Compared to its competitors in the fast-food industry, Chick-fil-A is considered a little bit of an oddity. Not only is it the only privately held, family owned national restaurant chain in the country, its restaurants are closed on Sundays and it spends little on advertising (its advertising-to-sales ratio is 0.6, much lower than the 2.2-4.3 ratio in the rest of the industry) despite having one of the most recognizable brand icons – the cows. Last Wednesday, in a talk organized by the Southeast Club, HBS alumnus Woody Faulk (’92) outlined the reasons behind the success of a company with $1.9B in sales last year and the owner of the distinctive cows.

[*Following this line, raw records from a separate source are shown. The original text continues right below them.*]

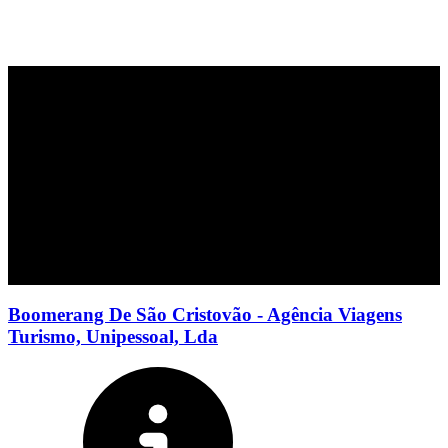
Boomerang De São Cristovão - Agência Viagens
Turismo, Unipessoal, Lda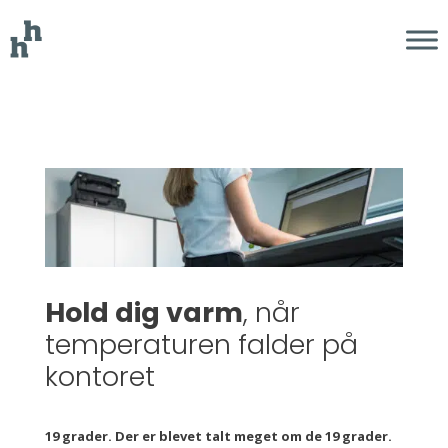
Hold dig varm
, når
temperaturen falder på
kontoret
19 grader. Der er blevet talt meget om de 19 grader.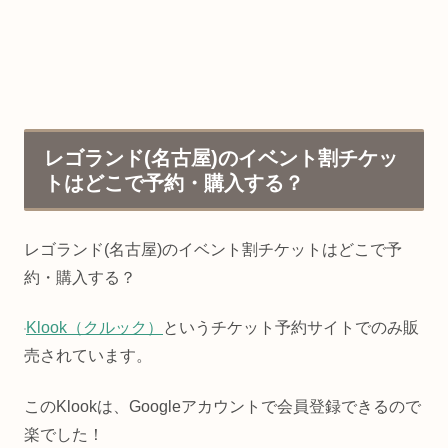
レゴランド(名古屋)のイベント割チケッ
トはどこで予約・購入する？
レゴランド(名古屋)のイベント割チケットはどこで予
約・購入する？
Klook（クルック）
というチケット予約サイトでのみ販
売されています。
このKlookは、Googleアカウントで会員登録できるので
楽でした！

Everyone remembers the cows. They are quirky and fun, and their message to “Eat Mor Chikin” has tremendous staying power. Who can forget spotting these huge cows holding up signs and propping up billboards all over the country? Developed for Chick-fil-A by advertising agency The Richards Group in Dallas, the cows have proved so popular, they have moved on from being mere roadside humor icons to being key mascots for Chick-fil-A, spawning radio and television advertisements and the fabulous “cow-lendars.” As we reviewed some of the TV ads mid-way through the talk, Faulk explained that the key to keeping these brand icons fresh for customers was by varying the way they are used in advertising and to sharpen the wit and sophistication of the ads as customers get increasingly used to seeing the cows.

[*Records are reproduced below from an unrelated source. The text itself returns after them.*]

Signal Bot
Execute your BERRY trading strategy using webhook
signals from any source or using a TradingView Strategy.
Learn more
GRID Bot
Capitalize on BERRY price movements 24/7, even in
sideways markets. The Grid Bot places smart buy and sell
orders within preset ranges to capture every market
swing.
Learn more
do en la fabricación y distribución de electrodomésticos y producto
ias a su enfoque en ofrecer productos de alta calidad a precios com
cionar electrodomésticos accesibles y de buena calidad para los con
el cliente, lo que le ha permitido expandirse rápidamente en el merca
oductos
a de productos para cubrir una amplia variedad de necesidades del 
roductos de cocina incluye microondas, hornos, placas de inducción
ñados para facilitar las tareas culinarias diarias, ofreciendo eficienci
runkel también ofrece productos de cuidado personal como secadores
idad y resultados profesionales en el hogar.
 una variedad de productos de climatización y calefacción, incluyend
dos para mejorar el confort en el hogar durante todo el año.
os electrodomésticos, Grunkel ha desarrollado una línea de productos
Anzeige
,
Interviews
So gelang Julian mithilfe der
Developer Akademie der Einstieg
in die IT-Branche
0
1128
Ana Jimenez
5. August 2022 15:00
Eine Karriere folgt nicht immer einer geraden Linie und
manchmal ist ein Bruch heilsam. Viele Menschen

Faulk elaborated on the four “emotional connections on which ” Chick-fil-A’s brand equity and publicity platforms are based. The first is its “Mom-approved” nutritious and family-friendly menu, which was the first in the United States to introduce fruit bowls for instance. The second factor is its passion for quality, which runs through everything from product development to the service delivery. The third factor is the customer experience, based on the belief that customers prefer fun and interesting interactions. The last factor is the system of core values and beliefs which govern Chick-fil-A’s actions: its policy of putting customers first; the importance of working together; the drive to continuously improve; personal excellence; and the duty of stewardship for resources Chick-a-fil possesses. Chick-fil-A’s care for one of its resources, its people, is impressive. Faulk talked at length about the reasons for the restaurant chain’s high retention rate of employees. These include a unique profit-sharing scheme for restaurant operators, a scholarship program for younger employees and careful avoidance of wearing people out from over-work.

On a more practical note, those of us interested in a career in the restaurant industry were advised to look into the programs run by the National Restaurant Association, as well as its trade show in May. In general, though, for those of us in the process of searching for career options, Faulk has this advice: “Find a place where you can find purpose, not a profession.” He reminded us that while it is important to celebrate our strengths and use our interests and opportunities to identify options, our individual values and beliefs anchor our sense of purpose and will allow us to find a satisfying career.